Although the locations and items in Simon's book are furtive and clandestine, her style of documentation is anything but. As Salman Rushdie writes in the book's introduction, "Simon's is not the customary aesthetic of reportage - the shaky hand-held camera, the grainy monochrome film of the 'real.'"
Instead, her images are "suffused with light, captured with a bright, hyper-realist, high-definition clarity that gives a kind of star status to these hidden worlds." Her captions, meanwhile, are detached, dry journalese. Still, Simon is not a dour tour guide.

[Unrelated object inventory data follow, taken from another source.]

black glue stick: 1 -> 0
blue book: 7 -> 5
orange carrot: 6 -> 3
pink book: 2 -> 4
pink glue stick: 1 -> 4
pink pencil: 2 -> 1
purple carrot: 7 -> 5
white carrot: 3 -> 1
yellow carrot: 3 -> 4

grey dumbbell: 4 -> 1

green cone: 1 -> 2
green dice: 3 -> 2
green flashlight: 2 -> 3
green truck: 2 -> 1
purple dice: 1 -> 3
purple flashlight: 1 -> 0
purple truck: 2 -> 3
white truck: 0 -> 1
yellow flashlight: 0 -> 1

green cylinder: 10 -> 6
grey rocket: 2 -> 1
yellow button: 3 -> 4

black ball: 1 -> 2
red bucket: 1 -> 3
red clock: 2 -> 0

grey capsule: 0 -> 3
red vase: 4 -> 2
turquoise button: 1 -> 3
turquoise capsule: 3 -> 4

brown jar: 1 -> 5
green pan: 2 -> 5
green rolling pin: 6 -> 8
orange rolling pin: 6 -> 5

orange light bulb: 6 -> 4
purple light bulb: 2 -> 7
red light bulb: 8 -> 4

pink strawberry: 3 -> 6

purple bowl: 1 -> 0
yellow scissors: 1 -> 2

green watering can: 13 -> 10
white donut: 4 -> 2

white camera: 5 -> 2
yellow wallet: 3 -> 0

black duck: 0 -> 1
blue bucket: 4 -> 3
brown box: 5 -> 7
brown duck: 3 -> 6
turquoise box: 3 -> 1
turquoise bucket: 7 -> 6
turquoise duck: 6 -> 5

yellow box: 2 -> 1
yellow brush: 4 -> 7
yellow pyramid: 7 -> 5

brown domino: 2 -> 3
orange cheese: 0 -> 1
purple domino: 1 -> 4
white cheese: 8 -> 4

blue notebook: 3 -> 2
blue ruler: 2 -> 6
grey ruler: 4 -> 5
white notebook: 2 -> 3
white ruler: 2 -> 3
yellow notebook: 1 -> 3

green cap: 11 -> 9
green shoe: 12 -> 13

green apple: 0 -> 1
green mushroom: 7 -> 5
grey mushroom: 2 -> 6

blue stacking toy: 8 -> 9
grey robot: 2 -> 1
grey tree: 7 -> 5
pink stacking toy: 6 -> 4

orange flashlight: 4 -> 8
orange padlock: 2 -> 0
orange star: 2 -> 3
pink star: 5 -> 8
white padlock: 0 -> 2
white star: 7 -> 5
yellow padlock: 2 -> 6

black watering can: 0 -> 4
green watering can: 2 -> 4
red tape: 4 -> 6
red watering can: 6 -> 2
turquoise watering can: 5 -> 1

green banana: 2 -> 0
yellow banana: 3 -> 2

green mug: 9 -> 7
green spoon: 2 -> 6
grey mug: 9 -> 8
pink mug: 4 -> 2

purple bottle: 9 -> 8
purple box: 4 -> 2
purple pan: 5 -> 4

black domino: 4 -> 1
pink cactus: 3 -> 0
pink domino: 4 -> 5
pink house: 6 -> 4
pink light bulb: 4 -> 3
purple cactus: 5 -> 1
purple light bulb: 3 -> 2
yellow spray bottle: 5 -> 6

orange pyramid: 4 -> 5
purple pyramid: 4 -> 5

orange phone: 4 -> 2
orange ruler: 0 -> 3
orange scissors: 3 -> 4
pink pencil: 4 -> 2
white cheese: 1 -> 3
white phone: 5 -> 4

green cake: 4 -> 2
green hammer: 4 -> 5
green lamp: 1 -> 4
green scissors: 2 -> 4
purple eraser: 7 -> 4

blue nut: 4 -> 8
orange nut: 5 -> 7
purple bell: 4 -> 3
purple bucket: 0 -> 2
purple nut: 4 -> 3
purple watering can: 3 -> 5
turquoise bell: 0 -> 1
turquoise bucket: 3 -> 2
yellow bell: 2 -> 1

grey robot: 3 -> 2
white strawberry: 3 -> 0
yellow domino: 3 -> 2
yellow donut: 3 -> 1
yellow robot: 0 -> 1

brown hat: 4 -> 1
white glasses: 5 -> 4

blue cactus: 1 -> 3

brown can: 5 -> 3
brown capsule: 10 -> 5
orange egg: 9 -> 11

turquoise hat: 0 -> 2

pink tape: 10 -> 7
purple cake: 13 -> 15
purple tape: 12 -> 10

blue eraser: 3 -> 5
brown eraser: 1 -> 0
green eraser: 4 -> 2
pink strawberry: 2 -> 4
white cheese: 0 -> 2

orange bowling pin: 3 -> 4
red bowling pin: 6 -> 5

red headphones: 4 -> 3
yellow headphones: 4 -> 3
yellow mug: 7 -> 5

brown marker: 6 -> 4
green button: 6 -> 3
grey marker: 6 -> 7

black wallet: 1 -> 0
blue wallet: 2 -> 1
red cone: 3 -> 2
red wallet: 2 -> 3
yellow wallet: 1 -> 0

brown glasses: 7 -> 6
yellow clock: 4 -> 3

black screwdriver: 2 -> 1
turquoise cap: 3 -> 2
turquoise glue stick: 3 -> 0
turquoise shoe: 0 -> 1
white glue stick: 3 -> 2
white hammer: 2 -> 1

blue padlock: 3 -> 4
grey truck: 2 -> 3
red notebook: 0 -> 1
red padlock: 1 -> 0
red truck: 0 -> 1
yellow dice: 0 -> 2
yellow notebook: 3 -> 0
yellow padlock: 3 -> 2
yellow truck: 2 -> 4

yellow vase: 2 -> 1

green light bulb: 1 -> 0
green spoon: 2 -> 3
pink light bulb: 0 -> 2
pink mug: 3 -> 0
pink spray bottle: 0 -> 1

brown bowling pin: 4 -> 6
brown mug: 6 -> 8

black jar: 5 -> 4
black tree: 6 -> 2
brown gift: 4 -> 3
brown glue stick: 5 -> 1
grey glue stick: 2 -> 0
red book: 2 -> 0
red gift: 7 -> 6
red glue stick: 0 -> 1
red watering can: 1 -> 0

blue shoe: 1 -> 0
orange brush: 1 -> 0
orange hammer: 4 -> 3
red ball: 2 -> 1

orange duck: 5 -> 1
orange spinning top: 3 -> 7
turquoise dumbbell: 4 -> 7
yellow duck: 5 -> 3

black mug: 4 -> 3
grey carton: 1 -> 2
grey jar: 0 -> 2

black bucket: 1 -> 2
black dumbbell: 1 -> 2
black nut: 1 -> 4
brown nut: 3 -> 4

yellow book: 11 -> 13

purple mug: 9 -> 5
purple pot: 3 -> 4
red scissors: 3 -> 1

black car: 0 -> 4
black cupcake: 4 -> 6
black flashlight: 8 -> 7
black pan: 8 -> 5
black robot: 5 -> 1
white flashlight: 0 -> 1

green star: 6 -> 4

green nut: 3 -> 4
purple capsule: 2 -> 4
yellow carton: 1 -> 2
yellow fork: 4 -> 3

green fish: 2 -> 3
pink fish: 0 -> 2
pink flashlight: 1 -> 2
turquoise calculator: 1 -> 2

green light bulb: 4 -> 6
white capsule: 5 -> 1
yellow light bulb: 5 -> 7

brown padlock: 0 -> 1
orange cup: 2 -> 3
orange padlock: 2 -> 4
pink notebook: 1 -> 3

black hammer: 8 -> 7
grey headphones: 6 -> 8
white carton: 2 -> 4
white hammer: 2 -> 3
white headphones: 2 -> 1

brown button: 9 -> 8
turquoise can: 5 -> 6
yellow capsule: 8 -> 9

Her book includes some visual puns, like a Braille edition of Playboy, the only version of the magazine that finally makes true the claim "I only read it for the articles."
At the same time, Simon is not afraid to visit uncomfortable places, such as the University of Tennessee's Forensic Anthropology Research Facility, a 6.5-hectare plot filled with 75 dead bodies (legally obtained) that are used to determine decomposition patterns.
As this hallway photograph would suggest, the images in Hidden require a two-part viewing process. An initial impression is formed through viewing the image, followed by a reappraisal after reading the caption. Unlike many artists, Simon tends to generate shock and surprise through textual revelations rather than through her subject matter. Even the Forensic Anthropology photograph is not lurid or true-crime but almost painterly in composition, taken from a discrete distance, and concealing as much as it shows.
It is only after the viewer has digested both image and caption that the formal aspects of the photograph can be appreciated. Simon's work demonstrates that the 1,000 words contained inside a photograph sometimes require an equal number of explanatory words before the image can make its content seen and heard.
While Simon captures her targets from the viewpoint of an artist, the project required her to think like an investigative journalist. Simon worked methodically to gain access over the four years the project required, with some shoots requiring a year of negotiation. As Rushdie writes, "Her powers of persuasion are at least the equal of her camera skills." Thanks to her patience, we have been granted a backstage pass into alternate worlds, infrastructures and subcultures, all of which were selected by Simon at random.
Rushdie believes that these people, places and things constitute a "phantom world," and professes a mixture of envy and gratitude for being allowed to glimpse them. Given the power and importance of this phantom world, Rushdie calls into question the supremacy of the visible world. Perhaps the real arc of our lives is being plotted in the art-lined corridors of the CIA, rather than in legislatures, town halls and boardrooms.
"Democracy needs visibility, accountability, light," Rushdie argues. "It is in the unseen darkness that unsavoury things huddle and grow.” Hidden and unfamiliar, our collective secrets, like photographs, can only be exposed through the judicious application of light.